Upside To CPI Ahead, Water Hike Is Next

Slower price growth buffered by lower food prices in Malaysia’s Jan 24 Consumer Price Index (CPI) rose 0.2% mom and 1.5% yoy (similar to Dec 23), lower than CSCIMB’s and Bloomberg expectations.

Core CPI gained 0.3% mom, lifting yoy growth to 1.8% (Dec 23: +1.9%)

CGSCIMB, in its Economics Note today (Feb 26) said the headline CPI was driven by gains in the transport and energy components, while cushioned by softening in the food component.

Transport prices rose higher to 0.7% yoy (vs Dec 23: 0.3% yoy) driven by the operation of personal transport equipment, which saw a rise of 1.2% (Dec 23: 0.8%).

The increase corresponded with the rise in the average cost of unleaded gasoline (RON97) from RM3.35 per litre in Jan 23 to RM3.47 per litre in Jan 24.

In terms of food prices, the subcategory of food away from home decreased to 3.1% in Jan 24, from 3.4% in Dec 23, as the majority of the food items in the category grew more slowly during the month.

Food at home subcategory moderated to 1.1% yoy in Jan 24, vs. 1.3% in Dec 23, although interestingly, in the meat subgroup, Jan 24 prices of chicken rose 0.8% yoy (vs. -1.4% yoy in Dec 23), while vegetables prices rose by 2.2% yoy in Jan 24, vs. 0.8% yoy in Dec 23.

CGSCIMB thinks the higher prices could be due to the lapse of the price control scheme involving 14 items after the Christmas period in Dec 23.

Electricity price hike seemingly not reflected in CPI

As part of its shift to targeted subsidies, the government removed the 2 sen rebate on electricity bills for households that use between 601 and 1,500 kWh of electricity monthly on 1 Jan 24.

However, looking at the breakdown for the electricity subcomponent, changes in index numbers on a % mom basis between Dec 23 and Jan 24 were muted. T

CGSCIMB said two factors could explain this peculiarity: Firstly, there could be a lagged impact, whereby an increase could be reflected in the following month (Feb 24), as cost is incurred by the consumer upon settling the bill.

Secondly, the class of consumers impacted, and quantum of the change, could be too miniscule to be reflected in the CPI data.

The Energy Commission said that the revision would not affect 99% (or 8.2m) of domestic users. We also note that in the last electricity bill revision in Jun 23 (which saw an increase from a 2 sen rebate to a 10 sen surcharge for users above 1,501 kWh), no impact was seen on the electricity index in any of the subsequent months.

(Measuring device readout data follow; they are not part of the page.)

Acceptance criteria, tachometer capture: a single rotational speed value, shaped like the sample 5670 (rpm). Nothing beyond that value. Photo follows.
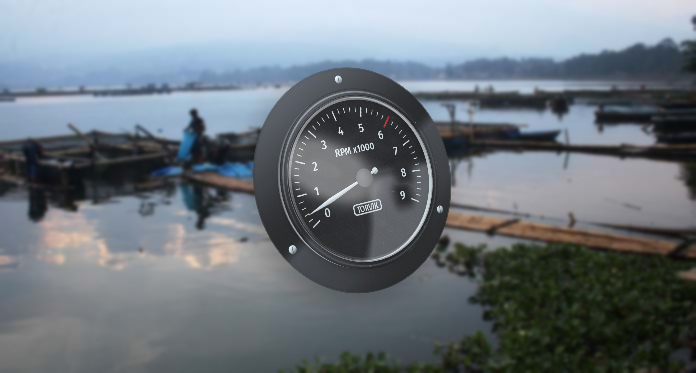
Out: 400 (rpm)
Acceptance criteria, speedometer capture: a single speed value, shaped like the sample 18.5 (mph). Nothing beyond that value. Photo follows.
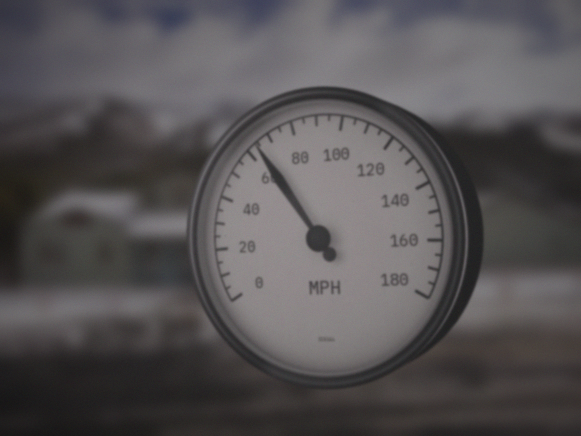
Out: 65 (mph)
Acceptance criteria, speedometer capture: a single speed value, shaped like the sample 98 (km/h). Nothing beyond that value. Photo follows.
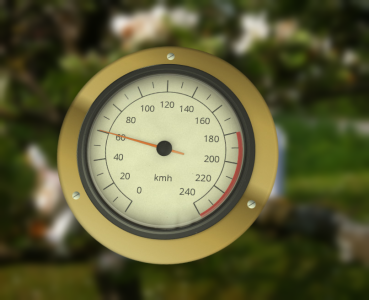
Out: 60 (km/h)
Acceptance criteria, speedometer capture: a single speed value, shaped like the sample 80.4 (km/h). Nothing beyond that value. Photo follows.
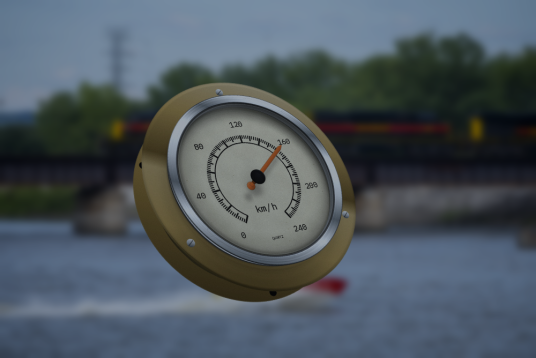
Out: 160 (km/h)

Water revision is next, CPI has potential upside

Despite signs of moderation in prices, the inflation outlook is still very vulnerable to shifts in domestic price controls and subsidy policies, as well as fluctuations in the price of commodities globally.

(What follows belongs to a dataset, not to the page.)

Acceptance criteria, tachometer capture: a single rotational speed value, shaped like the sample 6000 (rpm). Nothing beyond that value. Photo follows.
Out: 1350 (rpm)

In Feb 24, CGSCIMB could see some impact on the utility index, particularly water supply, from the upward revision of water tariffs for Peninsular Malaysia at an average of 22 sen per cubic metre. That said, the weight of the index in the CPI basket is small at 0.9%, thus it might not affect overall CPI in any significant way.

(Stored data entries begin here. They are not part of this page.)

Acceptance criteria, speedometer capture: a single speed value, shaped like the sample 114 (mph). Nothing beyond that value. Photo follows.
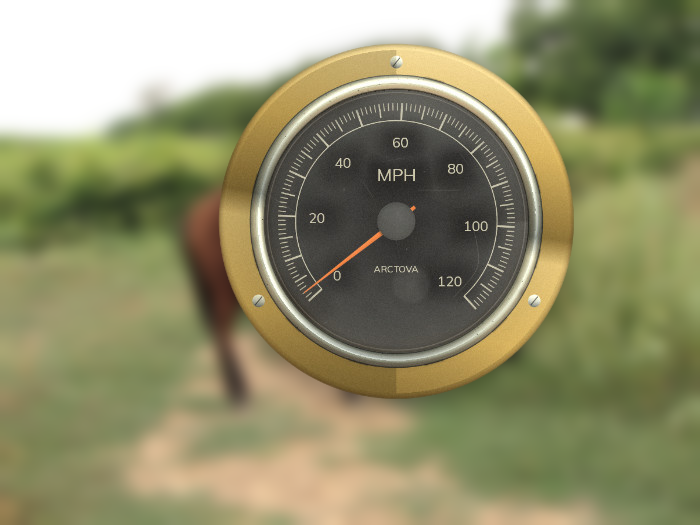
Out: 2 (mph)
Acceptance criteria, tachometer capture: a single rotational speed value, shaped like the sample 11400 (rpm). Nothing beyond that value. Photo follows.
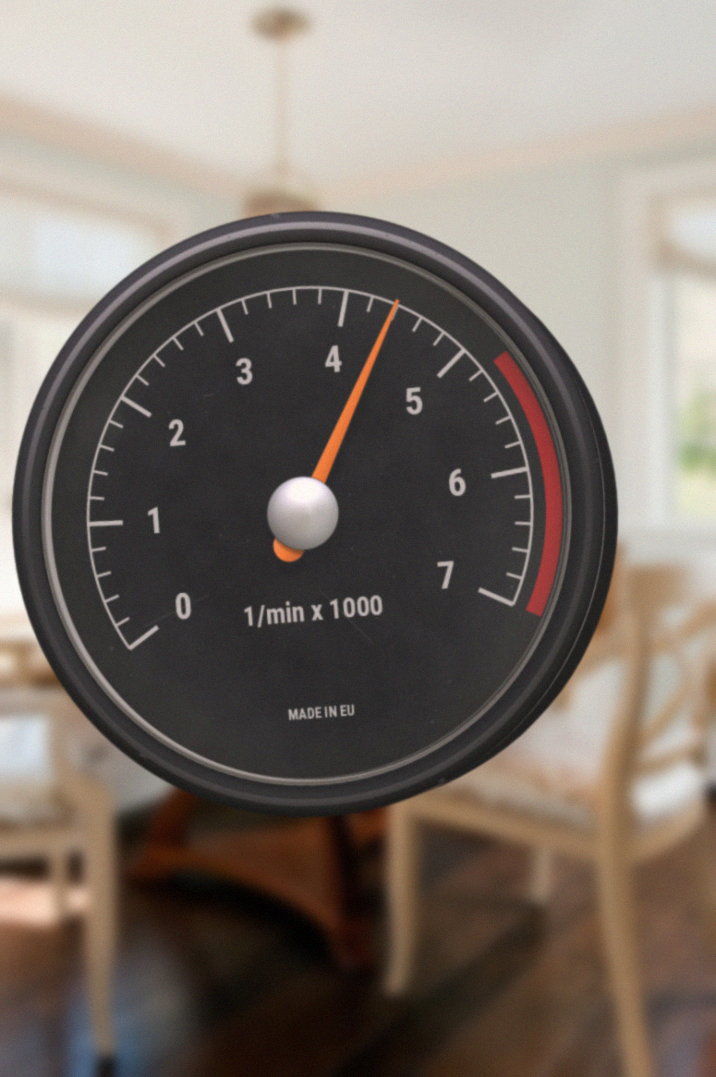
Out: 4400 (rpm)
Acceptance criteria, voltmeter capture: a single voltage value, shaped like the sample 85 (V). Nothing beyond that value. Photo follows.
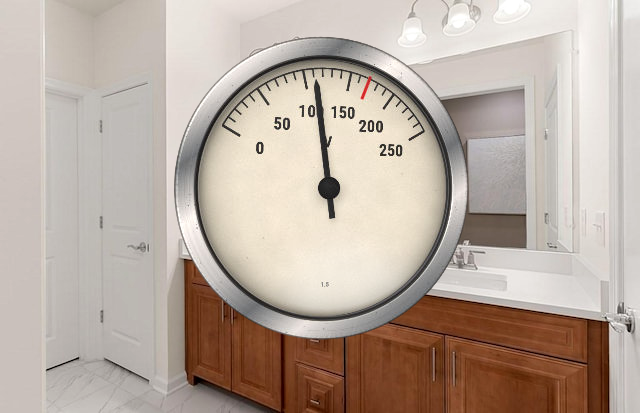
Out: 110 (V)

Also, in the near term, attention should be paid to potential changes to diesel prices, given the possible rollout of the fleet card mechanism which is currently under a trial run.

In summary, CGSCIMB anticipates that inflation in 2024F would rise gradually at an average of 3.2% yoy, taking into account steps that the government has already stated, such as raising the service tax, imposing a luxury tax, taxing low-value items, as well as fuel subsidy rationalisation.